=== Dataset entries ===

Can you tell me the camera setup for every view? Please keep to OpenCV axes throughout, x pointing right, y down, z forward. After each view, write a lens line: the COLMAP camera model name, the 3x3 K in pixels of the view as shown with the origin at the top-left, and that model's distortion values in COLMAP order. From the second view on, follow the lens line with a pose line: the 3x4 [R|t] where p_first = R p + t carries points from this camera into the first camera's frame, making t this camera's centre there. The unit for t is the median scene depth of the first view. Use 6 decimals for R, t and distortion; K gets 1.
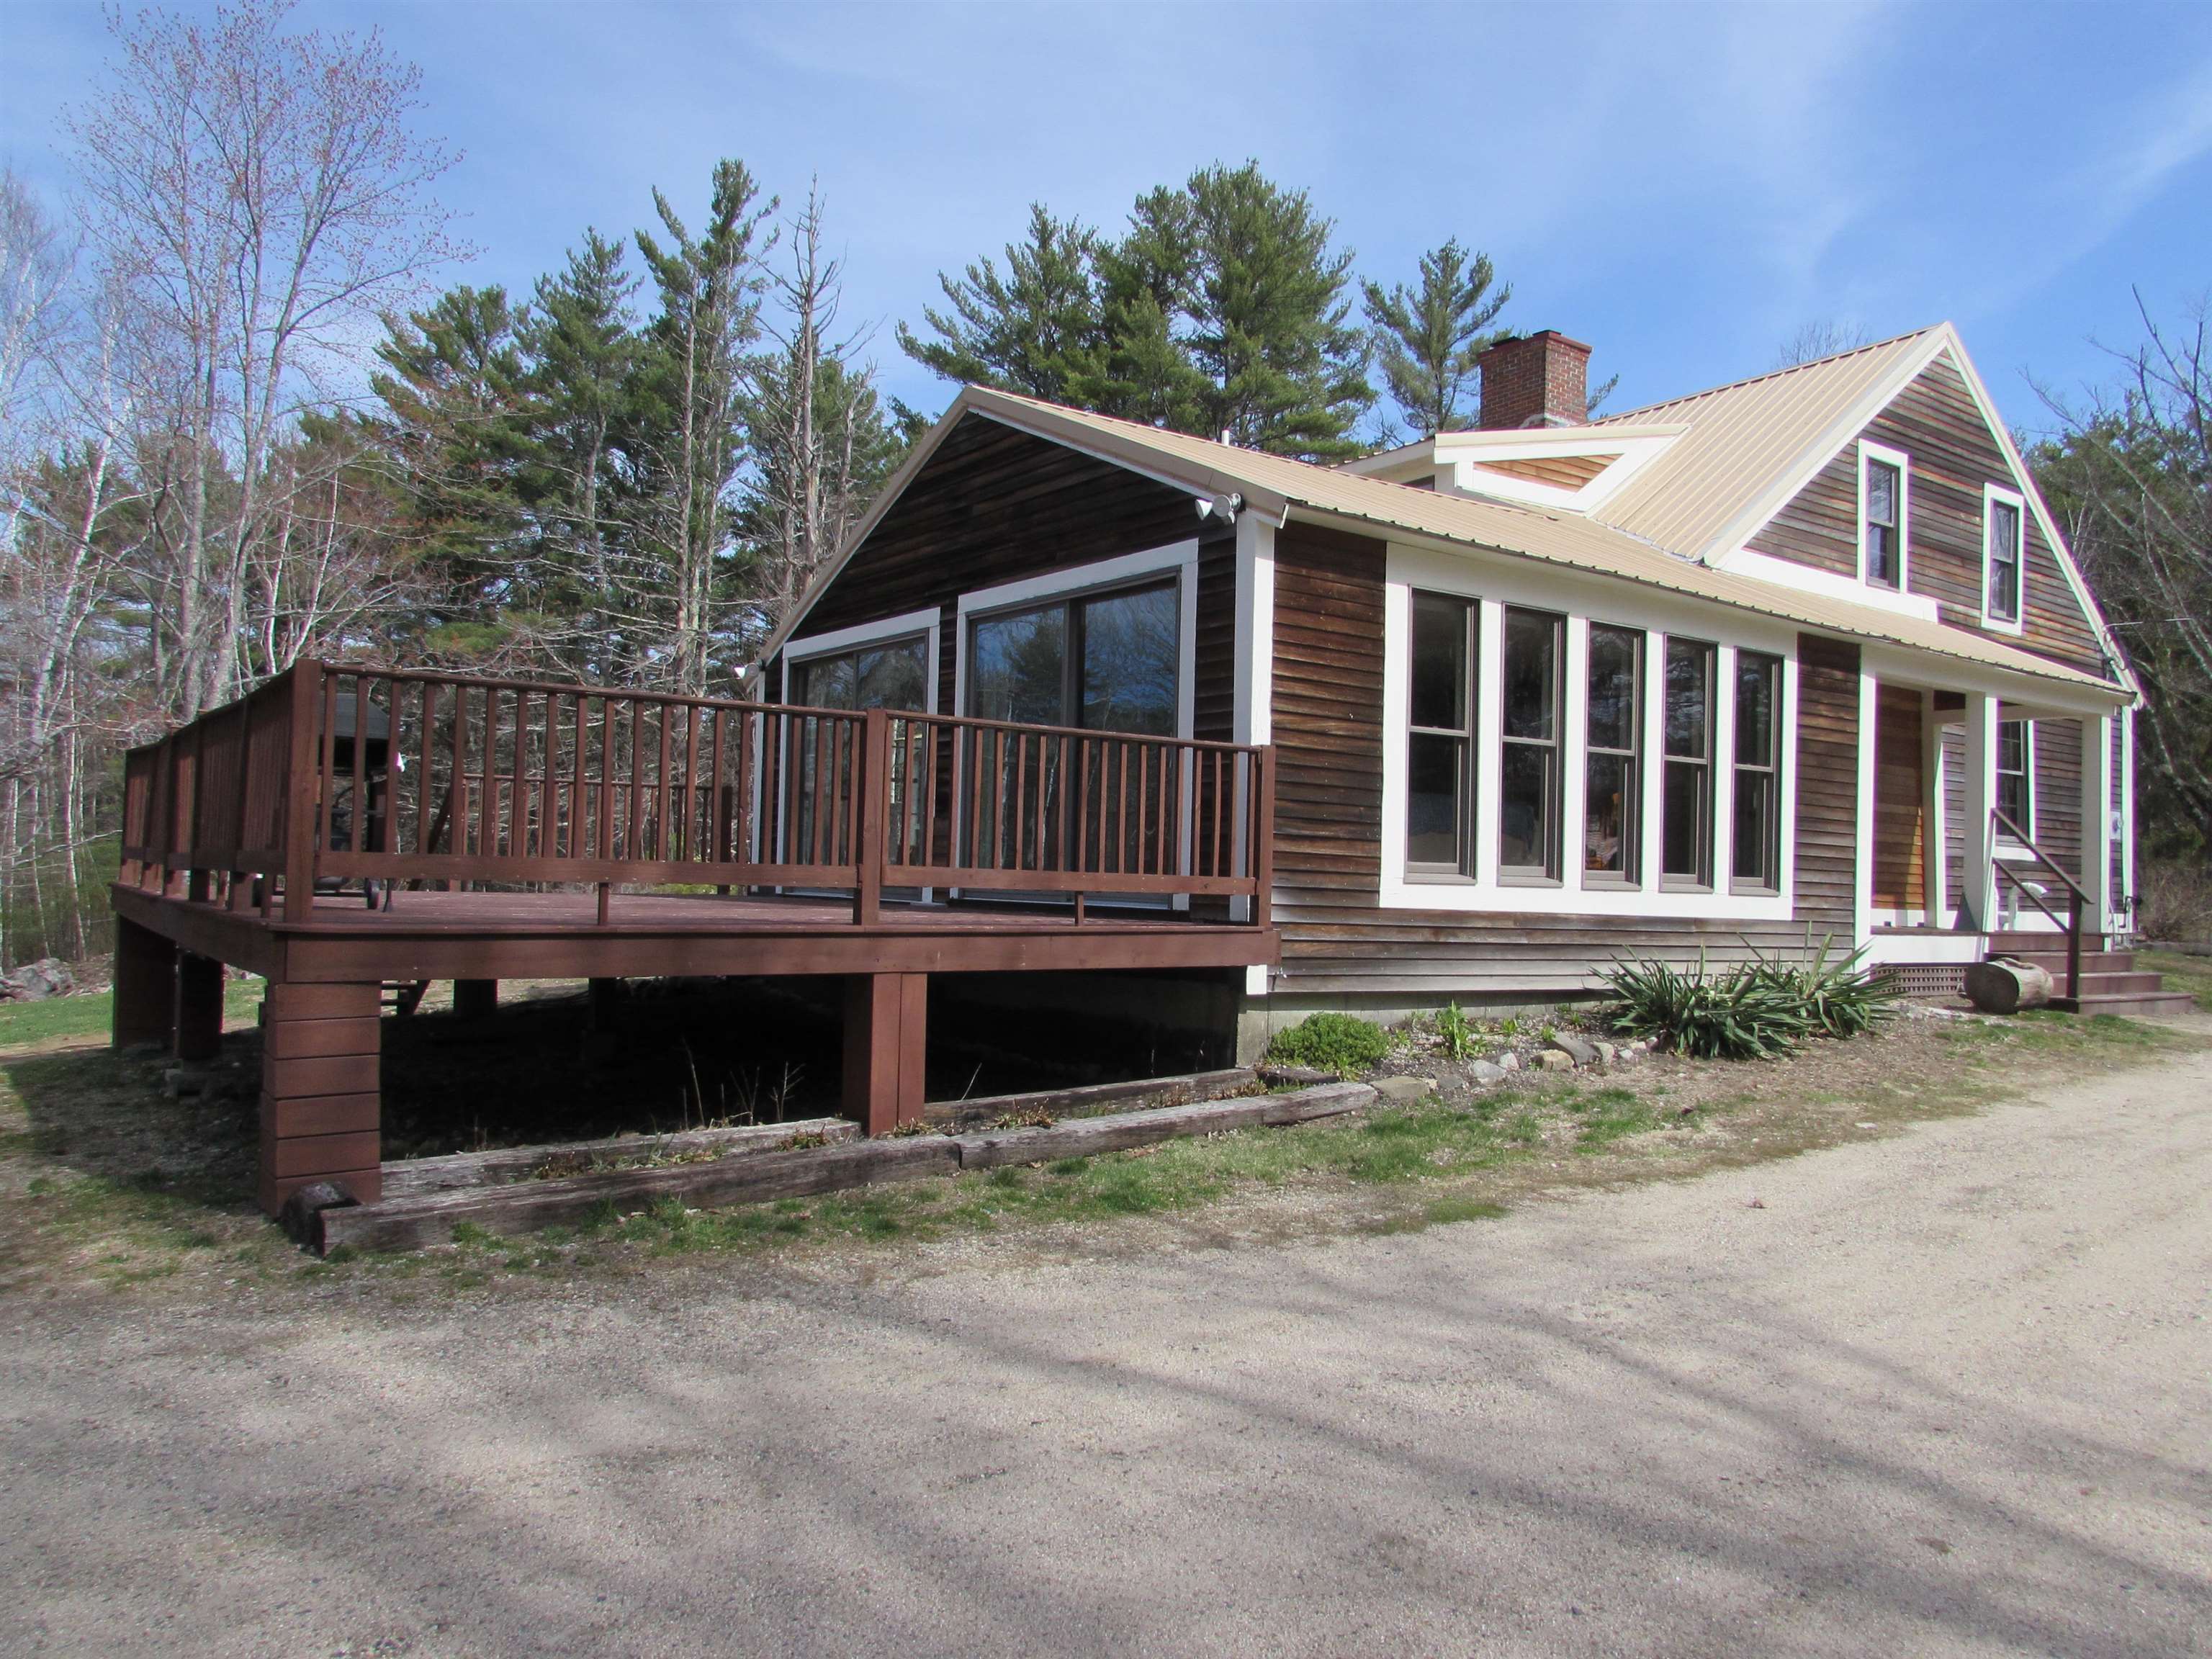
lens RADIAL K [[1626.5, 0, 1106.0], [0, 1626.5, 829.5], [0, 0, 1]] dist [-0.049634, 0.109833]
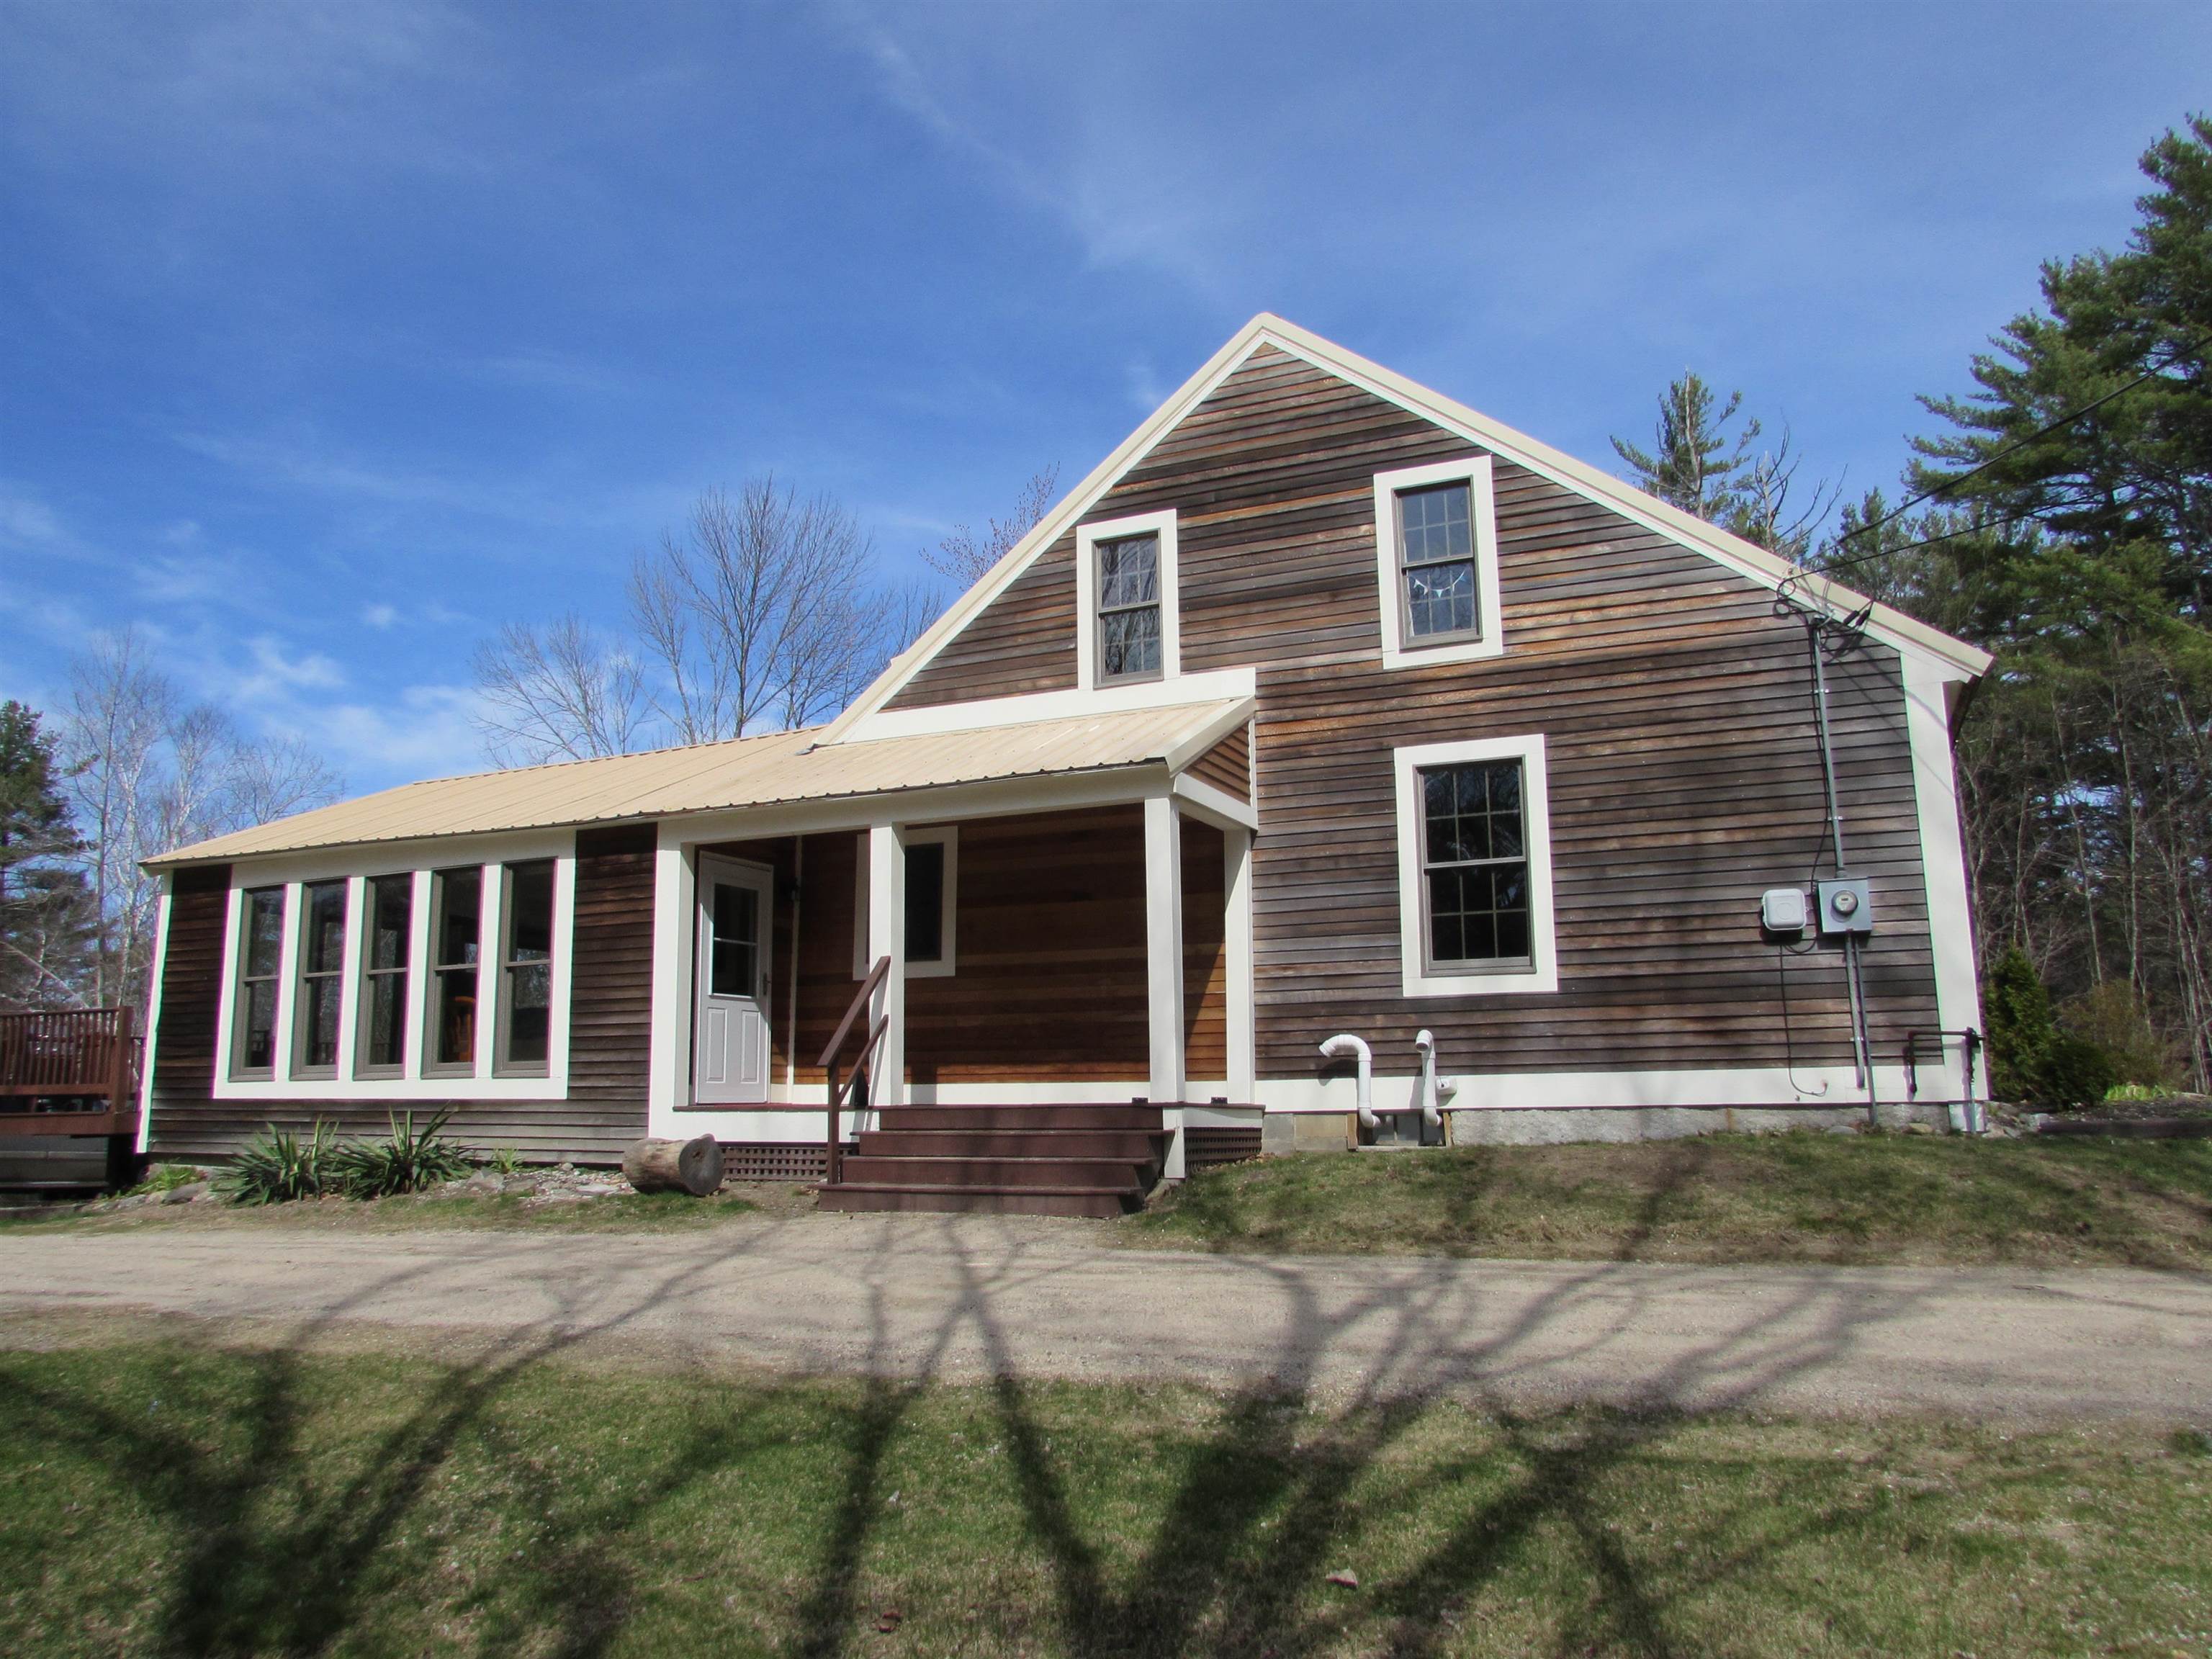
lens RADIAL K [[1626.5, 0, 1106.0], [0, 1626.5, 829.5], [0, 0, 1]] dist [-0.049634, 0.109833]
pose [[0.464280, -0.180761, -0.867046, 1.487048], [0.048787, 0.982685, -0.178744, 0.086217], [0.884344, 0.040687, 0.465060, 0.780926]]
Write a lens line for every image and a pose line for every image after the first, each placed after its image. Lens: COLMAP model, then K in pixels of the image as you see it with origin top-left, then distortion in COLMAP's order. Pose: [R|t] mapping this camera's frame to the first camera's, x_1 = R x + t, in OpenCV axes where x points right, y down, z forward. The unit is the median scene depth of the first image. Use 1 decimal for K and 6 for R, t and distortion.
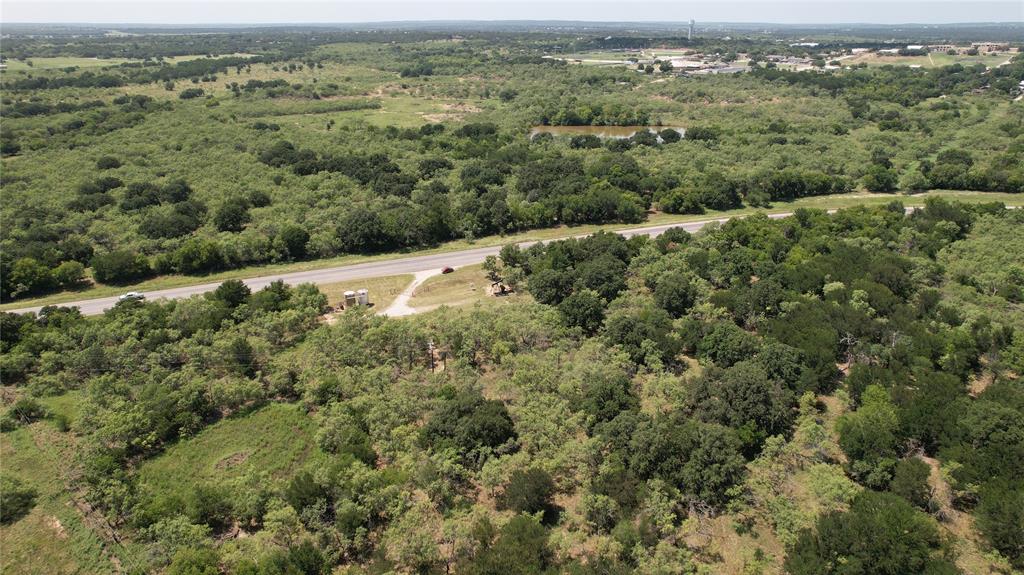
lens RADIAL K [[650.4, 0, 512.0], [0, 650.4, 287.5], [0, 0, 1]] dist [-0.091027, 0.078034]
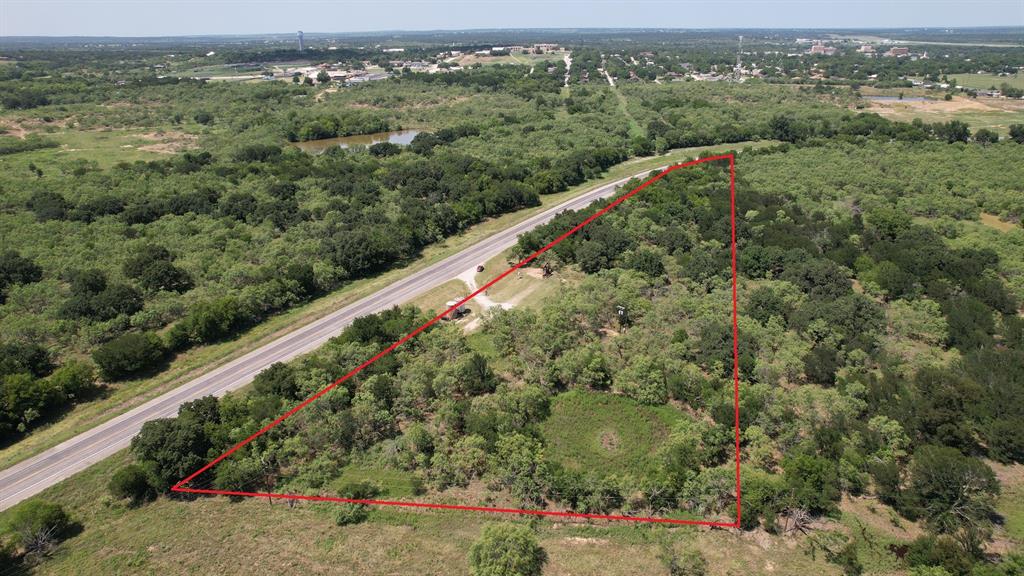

===

* Exercise *
List each line above that contains the word "order".

* Answer below *
Can you tell me the camera setup for every view? Please keep to OpenCV axes throughout, x pointing right, y down, z forward. After each view, write a lens line: the COLMAP camera model name, the 3x3 K in pixels of the view as shown with the origin at the top-left, and that model's distortion values in COLMAP order. From the second view on, follow the lens line with a pose line: the 3x4 [R|t] where p_first = R p + t carries points from this camera into the first camera's frame, making t this camera's centre there. The unit for t is the median scene depth of the first view. Use 6 decimals for R, t and distortion; K gets 1.
Write a lens line for every image and a pose line for every image after the first, each placed after its image. Lens: COLMAP model, then K in pixels of the image as you see it with origin top-left, then distortion in COLMAP's order. Pose: [R|t] mapping this camera's frame to the first camera's, x_1 = R x + t, in OpenCV axes where x points right, y down, z forward. The unit is the median scene depth of the first image. Use 1 decimal for K and 6 for R, t and distortion.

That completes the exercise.